How to fix CVE-2025-29927 – Step-by-Step Guide
CVE-2025-29927 addresses a critical authorization bypass in Next.js middleware. This vulnerability allows unauthorized access to protected routes, posing a significant security risk to affected applications. Immediate action is recommended to secure your Next.js deployments.
What is Next.js Middleware Authorization Bypass?
This vulnerability stems from improper handling of the x-middleware-subrequest header within Next.js middleware. Attackers can craft requests that manipulate this header, effectively circumventing the authorization logic implemented in middleware and gaining unauthorized access to otherwise protected application endpoints.
Impact and Risks for your Infrastructure
The primary impact is a complete authentication and authorization bypass in Next.js applications that rely on middleware for access control.

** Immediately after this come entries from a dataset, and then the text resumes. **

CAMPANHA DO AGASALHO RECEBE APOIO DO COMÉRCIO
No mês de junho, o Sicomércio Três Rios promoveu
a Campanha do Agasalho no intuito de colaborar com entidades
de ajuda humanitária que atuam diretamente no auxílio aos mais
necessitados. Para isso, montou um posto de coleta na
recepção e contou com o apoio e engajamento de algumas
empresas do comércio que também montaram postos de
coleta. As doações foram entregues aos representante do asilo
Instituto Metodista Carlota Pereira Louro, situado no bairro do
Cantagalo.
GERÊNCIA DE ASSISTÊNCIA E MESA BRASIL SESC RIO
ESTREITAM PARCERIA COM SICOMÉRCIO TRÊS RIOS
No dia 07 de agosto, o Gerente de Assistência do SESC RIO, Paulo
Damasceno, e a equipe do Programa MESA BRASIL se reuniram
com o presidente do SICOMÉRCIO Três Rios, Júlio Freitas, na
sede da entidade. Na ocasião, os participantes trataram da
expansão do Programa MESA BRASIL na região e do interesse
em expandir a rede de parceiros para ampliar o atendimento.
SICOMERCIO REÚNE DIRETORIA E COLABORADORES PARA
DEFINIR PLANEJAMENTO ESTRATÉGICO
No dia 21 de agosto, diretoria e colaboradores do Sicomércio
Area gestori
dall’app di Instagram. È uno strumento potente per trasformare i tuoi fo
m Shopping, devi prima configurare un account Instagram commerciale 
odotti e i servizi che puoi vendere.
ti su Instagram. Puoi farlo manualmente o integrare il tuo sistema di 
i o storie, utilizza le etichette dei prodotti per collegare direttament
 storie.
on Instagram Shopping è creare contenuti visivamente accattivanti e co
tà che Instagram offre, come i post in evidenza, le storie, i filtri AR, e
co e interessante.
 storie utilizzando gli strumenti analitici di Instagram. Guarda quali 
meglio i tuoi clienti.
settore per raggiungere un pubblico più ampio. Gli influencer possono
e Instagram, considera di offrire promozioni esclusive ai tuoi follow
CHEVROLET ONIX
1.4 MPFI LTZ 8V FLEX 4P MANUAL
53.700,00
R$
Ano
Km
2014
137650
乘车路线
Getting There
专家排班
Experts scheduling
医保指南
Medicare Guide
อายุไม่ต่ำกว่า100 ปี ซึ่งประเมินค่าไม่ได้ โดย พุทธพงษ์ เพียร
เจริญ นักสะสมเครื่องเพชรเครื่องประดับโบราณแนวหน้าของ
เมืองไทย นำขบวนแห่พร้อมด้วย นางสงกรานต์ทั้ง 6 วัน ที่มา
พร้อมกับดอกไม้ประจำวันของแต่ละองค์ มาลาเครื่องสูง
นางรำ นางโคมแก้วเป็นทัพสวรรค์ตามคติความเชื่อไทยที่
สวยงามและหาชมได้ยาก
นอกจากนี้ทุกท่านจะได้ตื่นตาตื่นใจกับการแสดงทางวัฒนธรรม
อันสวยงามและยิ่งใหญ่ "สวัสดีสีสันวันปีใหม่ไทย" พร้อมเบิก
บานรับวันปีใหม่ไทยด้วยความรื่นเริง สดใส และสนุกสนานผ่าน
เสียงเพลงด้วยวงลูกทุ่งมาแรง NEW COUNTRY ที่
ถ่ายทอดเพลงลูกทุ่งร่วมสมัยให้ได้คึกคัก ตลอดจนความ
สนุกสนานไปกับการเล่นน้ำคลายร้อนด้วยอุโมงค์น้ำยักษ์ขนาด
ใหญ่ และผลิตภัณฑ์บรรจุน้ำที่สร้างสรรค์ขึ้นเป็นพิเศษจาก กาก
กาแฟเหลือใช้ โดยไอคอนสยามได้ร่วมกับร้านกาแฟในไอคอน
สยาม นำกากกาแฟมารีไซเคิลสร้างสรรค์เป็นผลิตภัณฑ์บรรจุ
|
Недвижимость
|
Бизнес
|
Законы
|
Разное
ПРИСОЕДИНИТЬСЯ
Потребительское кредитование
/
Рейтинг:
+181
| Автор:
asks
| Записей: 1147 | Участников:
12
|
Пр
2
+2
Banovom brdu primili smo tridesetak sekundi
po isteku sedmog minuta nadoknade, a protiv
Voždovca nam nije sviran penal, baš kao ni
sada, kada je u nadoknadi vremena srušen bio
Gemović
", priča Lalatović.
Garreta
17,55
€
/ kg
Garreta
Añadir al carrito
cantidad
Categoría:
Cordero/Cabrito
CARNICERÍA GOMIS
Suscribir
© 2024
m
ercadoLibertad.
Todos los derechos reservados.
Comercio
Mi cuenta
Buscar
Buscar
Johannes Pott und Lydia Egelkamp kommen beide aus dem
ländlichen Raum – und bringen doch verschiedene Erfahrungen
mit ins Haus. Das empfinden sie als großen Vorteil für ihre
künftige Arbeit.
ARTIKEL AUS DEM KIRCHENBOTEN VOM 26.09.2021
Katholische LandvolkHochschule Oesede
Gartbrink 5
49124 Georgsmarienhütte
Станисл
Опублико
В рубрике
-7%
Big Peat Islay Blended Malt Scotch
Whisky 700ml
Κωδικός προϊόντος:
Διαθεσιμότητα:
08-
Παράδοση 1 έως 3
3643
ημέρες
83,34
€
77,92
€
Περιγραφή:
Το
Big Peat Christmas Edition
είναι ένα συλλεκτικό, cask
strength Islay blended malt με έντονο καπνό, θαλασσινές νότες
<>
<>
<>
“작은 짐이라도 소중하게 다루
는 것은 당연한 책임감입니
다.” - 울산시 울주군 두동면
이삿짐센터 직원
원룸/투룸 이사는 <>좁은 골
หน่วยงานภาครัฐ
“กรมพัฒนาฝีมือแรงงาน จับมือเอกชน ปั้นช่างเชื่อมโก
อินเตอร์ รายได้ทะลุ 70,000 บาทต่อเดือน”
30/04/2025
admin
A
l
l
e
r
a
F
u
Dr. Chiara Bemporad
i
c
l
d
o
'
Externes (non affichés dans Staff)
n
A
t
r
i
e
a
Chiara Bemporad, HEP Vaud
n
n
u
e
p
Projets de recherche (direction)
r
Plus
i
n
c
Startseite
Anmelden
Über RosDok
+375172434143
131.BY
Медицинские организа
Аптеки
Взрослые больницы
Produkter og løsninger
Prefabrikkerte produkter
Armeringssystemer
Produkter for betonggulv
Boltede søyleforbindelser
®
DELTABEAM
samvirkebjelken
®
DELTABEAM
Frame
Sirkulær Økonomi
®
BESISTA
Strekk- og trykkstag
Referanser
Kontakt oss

Attackers can access sensitive pages, API routes, and data without valid credentials, leading to data breaches, unauthorized actions, and compromise of application integrity.
Step-by-Step Mitigation Guide
To fix CVE-2025-29927, update Next.js to versions 15.2.3+, 14.2.25+, 13.5.9+, or 12.3.5+. Verify the fix by ensuring your middleware correctly enforces access control for all protected routes and that unauthorized requests are properly blocked after the update.
- 1Upgrade Next.js immediately to 15.2.3+, 14.2.25+, 13.5.9+, or 12.3.5+.
- 2Block x-middleware-subrequest header at CDN/reverse proxy level.
- 3Move critical authorization checks from middleware into route handlers/server components.
- 4Audit all middleware.ts files for security-critical authorization logic.
- 5Deploy Cloudflare WAF rule or equivalent to block the header manipulation.
- 6Rotate session tokens and audit access logs for potential exploitation.